_Stated problem A_
According to the article on the Ravens and Steelers, what was the final score of Baltimore's win?

_Text_
[BEGIN]

John Harbaugh admits Ravens victory over Steelers is "a big deal"

OWINGS MILLS, Md. -- Some early season NFL victories are more meaningful than others, especially one within your own division, on the road against your biggest rival.

So, after Ravens coach John Harbaugh insisted Monday that Baltimore had already turned its focus toward its next game, he acknowledged that beating Pittsburgh on Sunday night was pretty darn special.

"It's a big deal," Harbaugh declared. "It's a big deal because the road runs through Pittsburgh the last couple of years to win the division. You start with that."

Yes, there's more than one reason why the 26-14 victory was so satisfying to the Ravens (3-1), who moved into a tie with Cincinnati atop the AFC North.

"You have to win division games to win the division. That's the next thing," Harbaugh said. "And it's the Steelers. We hadn't beaten them three games in a row and three years in a row there. So to go up there and win means a lot to us."

Pittsburgh has captured the last two AFC North titles and three of the last four, earning a wild-card berth with its second-place finish in 2015.

The Ravens, on the other hand, have gone three straight years without a playoff berth. Perhaps this victory could serve as a step in that direction.

"What a freaking win. Wow," said safety Eric Weddle, now in his third year with Baltimore. "We talk about all the time: You can't become a true Raven until you win in Pittsburgh, so I've officially become a Raven. What a great team win, from the offense controlling the clock, to making big plays (and) our defense shutting them out in the second half."

[END]

_Dataset content_
[BEGIN]

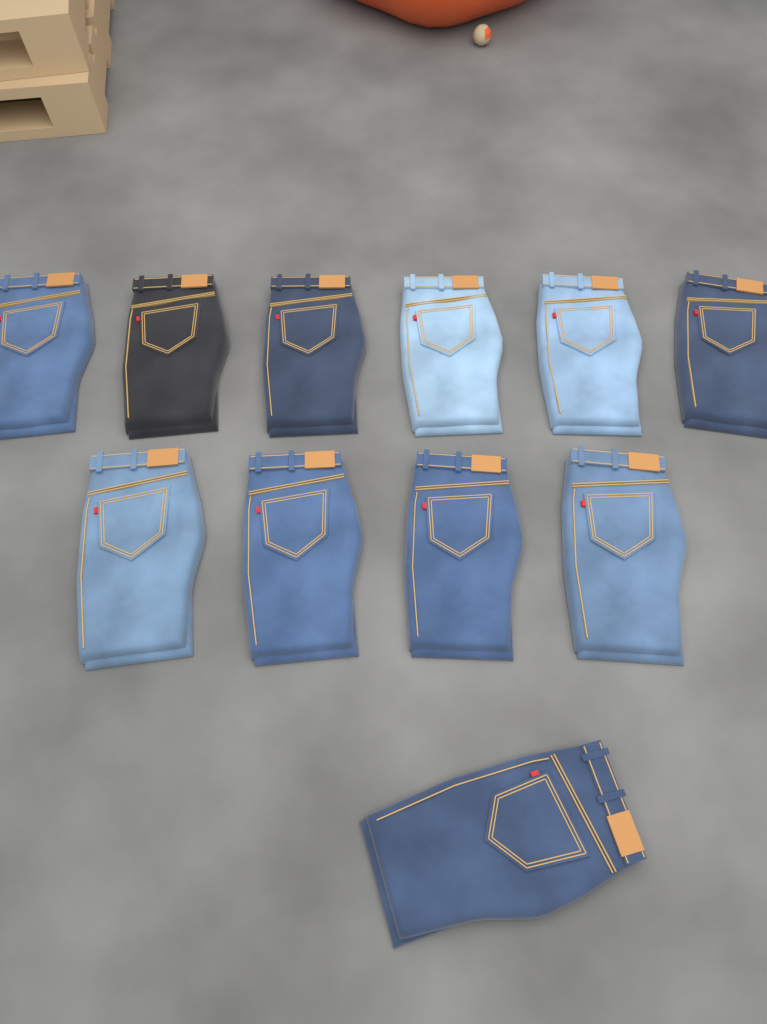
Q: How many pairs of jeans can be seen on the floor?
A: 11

[END]
[BEGIN]

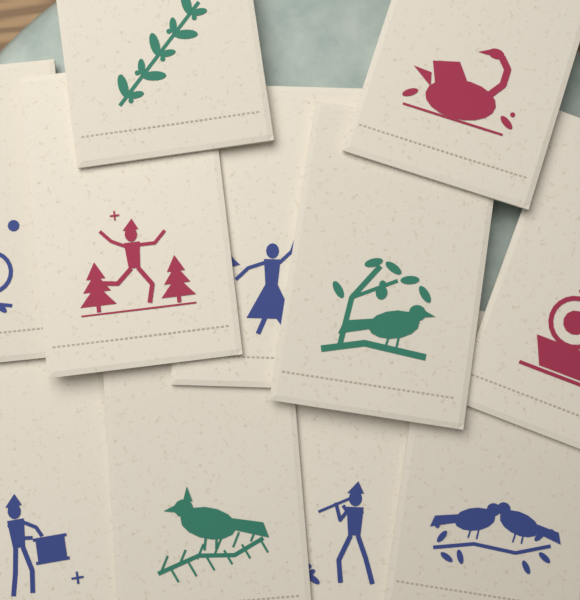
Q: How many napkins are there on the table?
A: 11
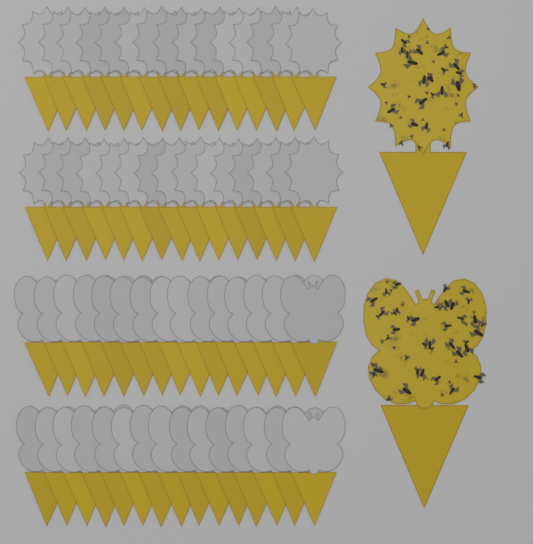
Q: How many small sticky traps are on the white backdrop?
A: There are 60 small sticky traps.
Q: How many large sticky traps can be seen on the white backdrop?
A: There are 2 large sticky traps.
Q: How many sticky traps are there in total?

[END]

_Stated problem B_
Rewrite the records from the line with "Q: How many napkins are there on the table?" to the line with "Q: How many sticky traps are there in total?", both lines included, as a numbered list without blank lines. Leave the pictures out.

_Exercise response A_
26-14

_Exercise response B_
1. Q: How many napkins are there on the table?
2. A: 11
3. Q: How many small sticky traps are on the white backdrop?
4. A: There are 60 small sticky traps.
5. Q: How many large sticky traps can be seen on the white backdrop?
6. A: There are 2 large sticky traps.
7. Q: How many sticky traps are there in total?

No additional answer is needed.